(Reuters) - Shares of Chinese package delivery company ZTO Express (ZTO.N) fell 15 percent from the company’s IPO price in its U.S. market debut on Thursday, despite having raised more than expected at $1.4 billion the night before.
The stock performance showed that underwriters may have overestimated investors’ enthusiasm for the largest IPO by a Chinese company since the $25 billion IPO of e-commerce giant Alibaba Group Holding Ltd (BABA.N) in 2014, sources said.
ZTO’s IPO, which had been expected to raise $1.33 billion, raised $1.4 billion on Wednesday night, after underwriters priced the IPO at $19.50 a share, above its previously indicated range of $16.50 to $18.50 a share.
“The share placement was not in long-term hands, and selling begets selling once you break IPO price,” said Kathleen Smith, principal at Renaissance Capital, which manages IPO-focused exchange traded funds.
The deal came to a volatile market, with a looming election and uncertainty around interest rates.

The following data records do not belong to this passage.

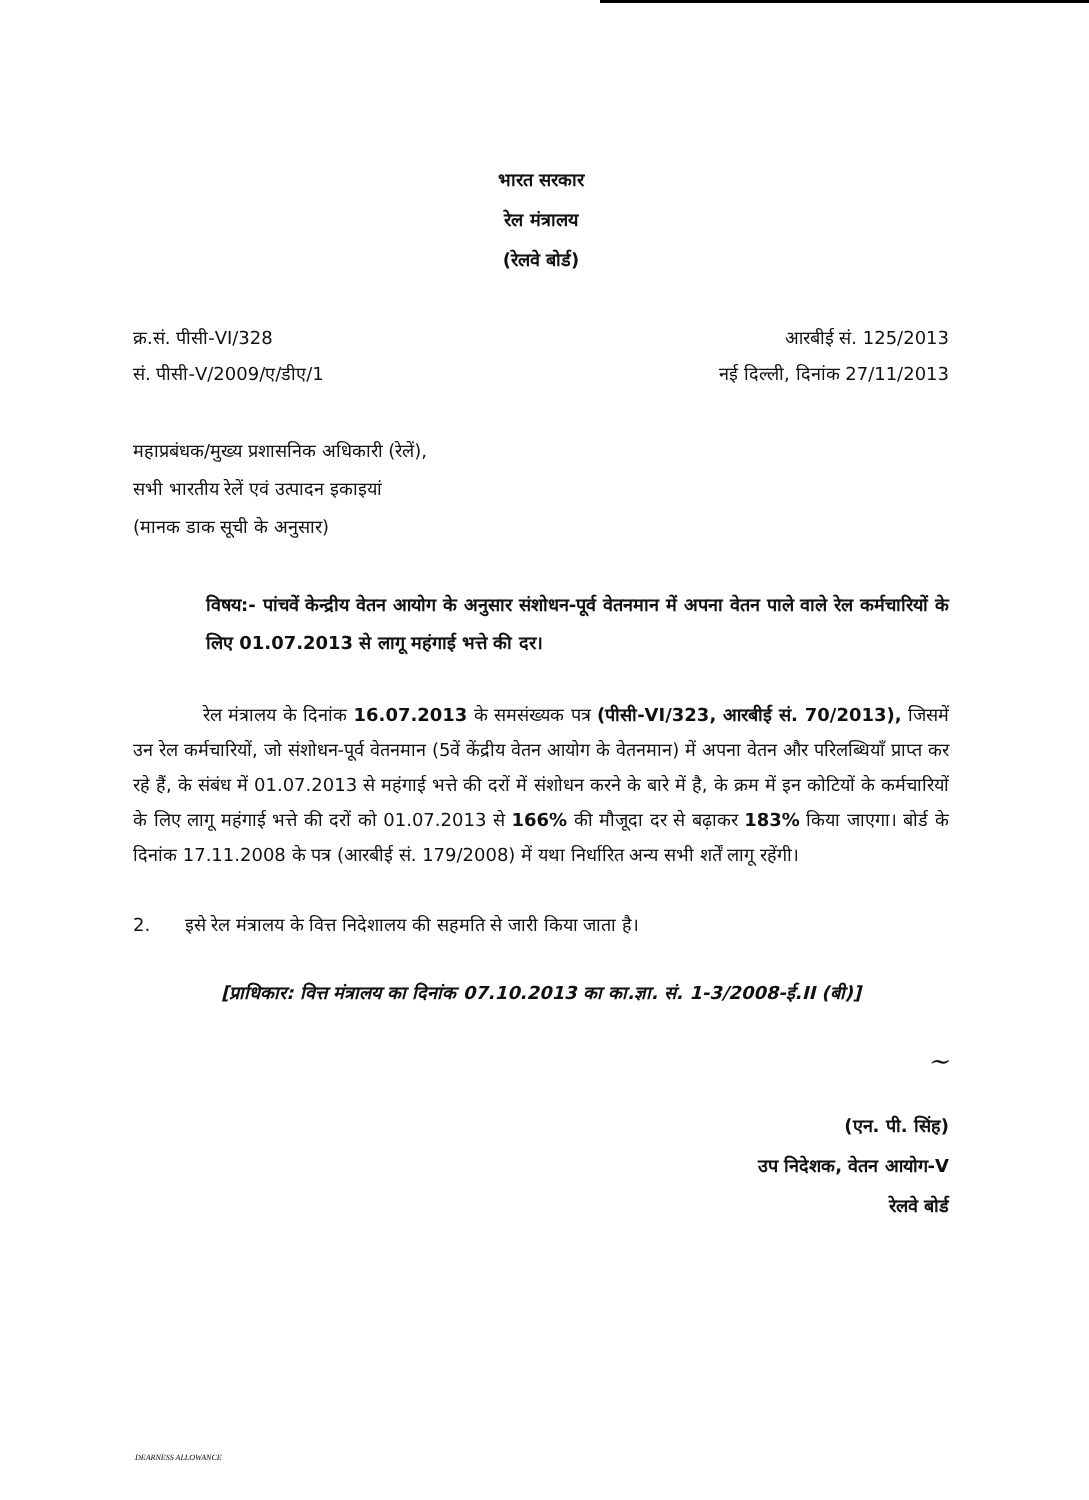भारत सरकार
रेल मंत्रालय
(रेलवे बोर्ड)
क्र.सं. पीसी-VI/328
सं. पीसी-V/2009/ए/डीए/1
आरबीई सं. 125/2013
नई दिल्ली, दिनांक 27/11/2013
महाप्रबंधक/मुख्य प्रशासनिक अधिकारी (रेलें),
सभी भारतीय रेलें एवं उत्पादन इकाइयां
(मानक डाक सूची के अनुसार)
विषय:- पांचवें केन्द्रीय वेतन आयोग के अनुसार संशोधन-पूर्व वेतनमान में अपना वेतन पाले वाले रेल कर्मचारियों के लिए 01.07.2013 से लागू महंगाई भत्ते की दर।
रेल मंत्रालय के दिनांक 16.07.2013 के समसंख्यक पत्र (पीसी-VI/323, आरबीई सं. 70/2013), जिसमें उन रेल कर्मचारियों, जो संशोधन-पूर्व वेतनमान (5वें केंद्रीय वेतन आयोग के वेतनमान) में अपना वेतन और परिलब्धियाँ प्राप्त कर रहे हैं, के संबंध में 01.07.2013 से महंगाई भत्ते की दरों में संशोधन करने के बारे में है, के क्रम में इन कोटियों के कर्मचारियों के लिए लागू महंगाई भत्ते की दरों को 01.07.2013 से 166% की मौजूदा दर से बढ़ाकर 183% किया जाएगा। बोर्ड के दिनांक 17.11.2008 के पत्र (आरबीई सं. 179/2008) में यथा निर्धारित अन्य सभी शर्तें लागू रहेंगी।
2. इसे रेल मंत्रालय के वित्त निदेशालय की सहमति से जारी किया जाता है।
[प्राधिकार: वित्त मंत्रालय का दिनांक 07.10.2013 का का.ज्ञा. सं. 1-3/2008-ई.II (बी)]
~
(एन. पी. सिंह)
उप निदेशक, वेतन आयोग-V
रेलवे बोर्ड
DEARNESS ALLOWANCE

Shares of recently hot IPOs such as Acacia Communications Inc (ACIA.O) Twilio Inc (TWLO.N) were down. Only seven IPOs out of 16 that priced in October were trading above their IPO price.
“The air is starting to come out of these highly valued technology companies” Smith said
ZTO’s IPO comes after lull in U.S. IPOs from Chinese firms, which had plunged to just $309 million from five deals in 2015, after a record $29 billion in the previous year because of Alibaba’s listing. Year to date, there have been six Chinese IPOS in the U.S., according to Thomson Reuters data.
Chinese companies, particularly not-yet-profitable technology firms, often prefer the U.S. market, looking to tap its large pool of fund managers more familiar with startup investing. A U.S. IPO can broaden the company’s profile.
“It feels like coming to the U.S. market can help the company open more doors to business partners and also have a platform to raise its brand awareness among potential customers” Xing Liu, a partner at Sequoia.
Despite market jitters, ZTO Chief Financial Officer James Guo was optimistic about the company’s future.
“Its quite usual to see some volatility in the stock price and it is the best to leave it to investors in the market. As long as we focus on executing our business values and create value in the longer term, the stock price can take of itself” Guo said.
ZTO will have a dual-class share structure that will give founder Lai Meisong 80 percent voting power in the company, even though he will only hold 28 percent of the stock after the IPO. Dual-class structures, which are used by U.S. companies such as Facebook Inc (FB.O), can be preferred when a founder is closely associated with or wants to keep close control over the company.
Most of Lai’s shares are Class B ordinary shares carrying 10 votes, while Class A shares, including the new U.S. shares, have one vote. China’s markets do not allow shares with different voting power.